*** PAGE EXCERPT Section Begins ***
StarTree Data Manager
The StarTree Data Manager makes it easy to get data into a StarTree Cloud cluster.
What is the StarTree Data Manager?
The StarTree Data Manager provides a way to create a data pipeline and ingest data from a variety of sources without writing any code, commonly referred to as a no-code interface. You can ingest data into Apache Pinot with a few clicks in a graphical user interface (GUI), and perform various transformations and enrichments, including adding and removing fields.
Why is the StarTree Data Manager important?
Data manager makes it easy to ingest data into StarTree with a no-code interface--removing complexity and minimizing potential errors. With the StarTree Data Manager, you benefit from a visual interface to model data, get feedback on transformations, and perform iterations, so you can use the right data model while data is ingested as a table, saving time to value.
The StarTree Data Manager helps you catch issues like data format incompatibility, data quality, and connectivity which can otherwise be a time-consuming process.
Use Data Manager to ingest data
To create an integration from any supported source, do the following:
Select or create a connection to your data source.
Select the data source: In StarTree Data Manager, the data source and connection are separated to facilitate reusability of connections. Once a connection to a source (like S3 or Confluent Cloud) is established, you need to select the exact data source from that connection, like a directory in S3 or a topic in Confluent Cloud, which will then be mapped to a specific table in Apache Pinot.
*** PAGE EXCERPT Section Ends ***
**ACTIVITY LIST:**
A. List every line in the rows below that contains the word "Robbery".
B. Write the next part of the StarTree Data Manager page above, starting right after its last sentence.
*** DATA TO PROCESS Section Begins ***
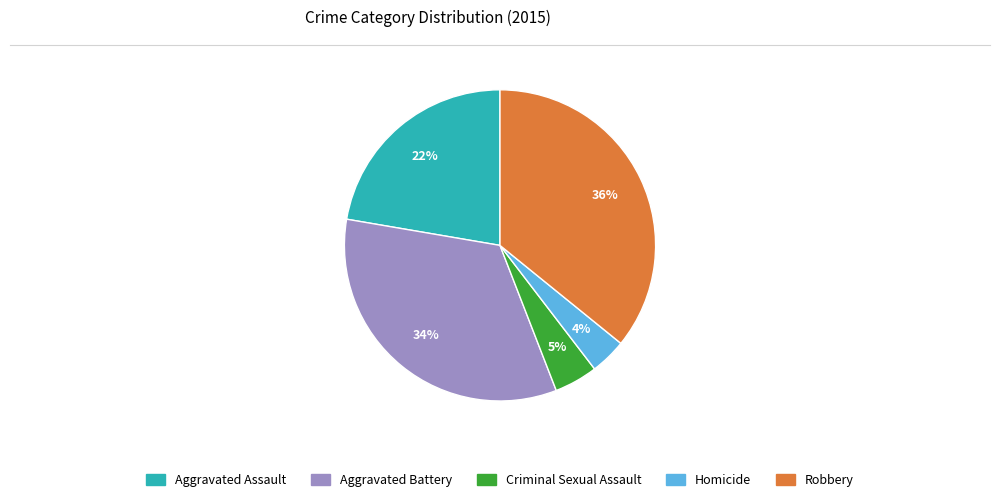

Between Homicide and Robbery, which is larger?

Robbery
*** DATA TO PROCESS Section Ends ***
*** DATA TO PROCESS Section Begins ***
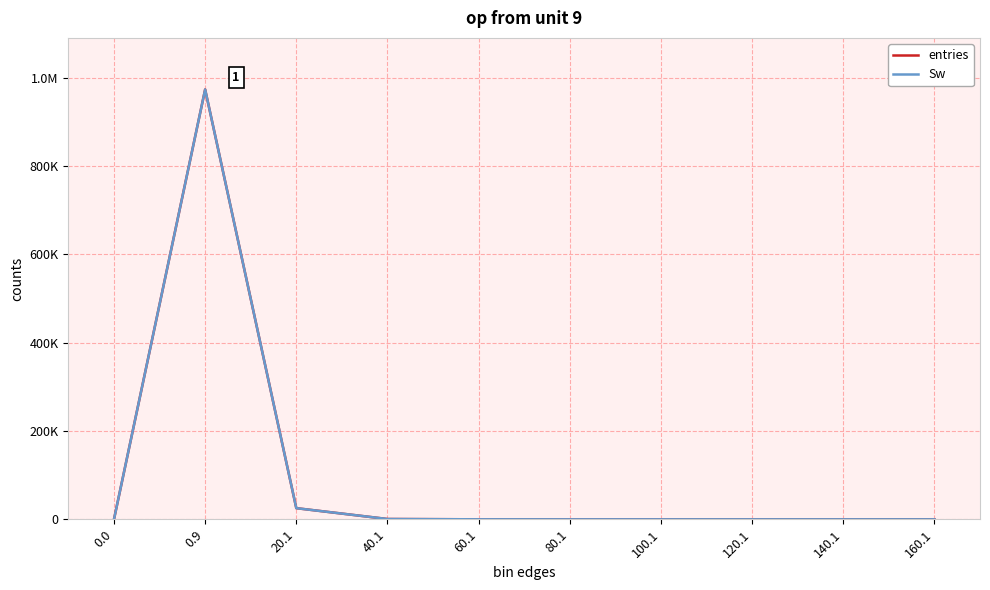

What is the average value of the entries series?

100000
*** DATA TO PROCESS Section Ends ***
*** DATA TO PROCESS Section Begins ***
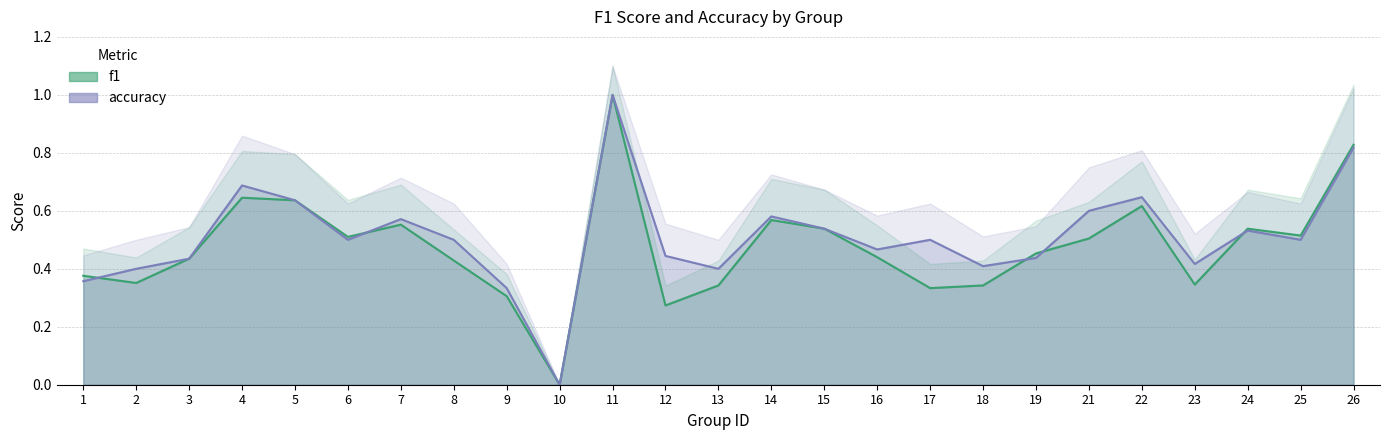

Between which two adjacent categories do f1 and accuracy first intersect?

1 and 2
*** DATA TO PROCESS Section Ends ***
**SOLVED TASKS:**
A.
Between Homicide and Robbery, which is larger?
Robbery

B.
Perform data modeling: Iteratively transform and enrich data, and preview the transformations. Update the schema by adding new fields, removing fields from the source, or changing the fields that already exist in the source. Alternatively, provide the schema in JSON format, and preview the changes to the data model.
Configure indexes and other advanced configurations: Select indexes from a variety of available indexes for one or many fields in the schema. Configure the star-tree index as needed, and apply advanced configurations (like upsert, data retention, and batch schedules). Provide the applicable configuration as JSON to apply all the indexes and other configurations.
Preview and create the table: Verify the choices you've made choices so far. To make changes, update the schema and table configurations as needed, and then complete the table creation workflow.
Create a table using StarTree Data Manager
For detailed step-by-step instructions for ingesting data into StarTree Data Manager, see Ingest Data.
What connectors are available?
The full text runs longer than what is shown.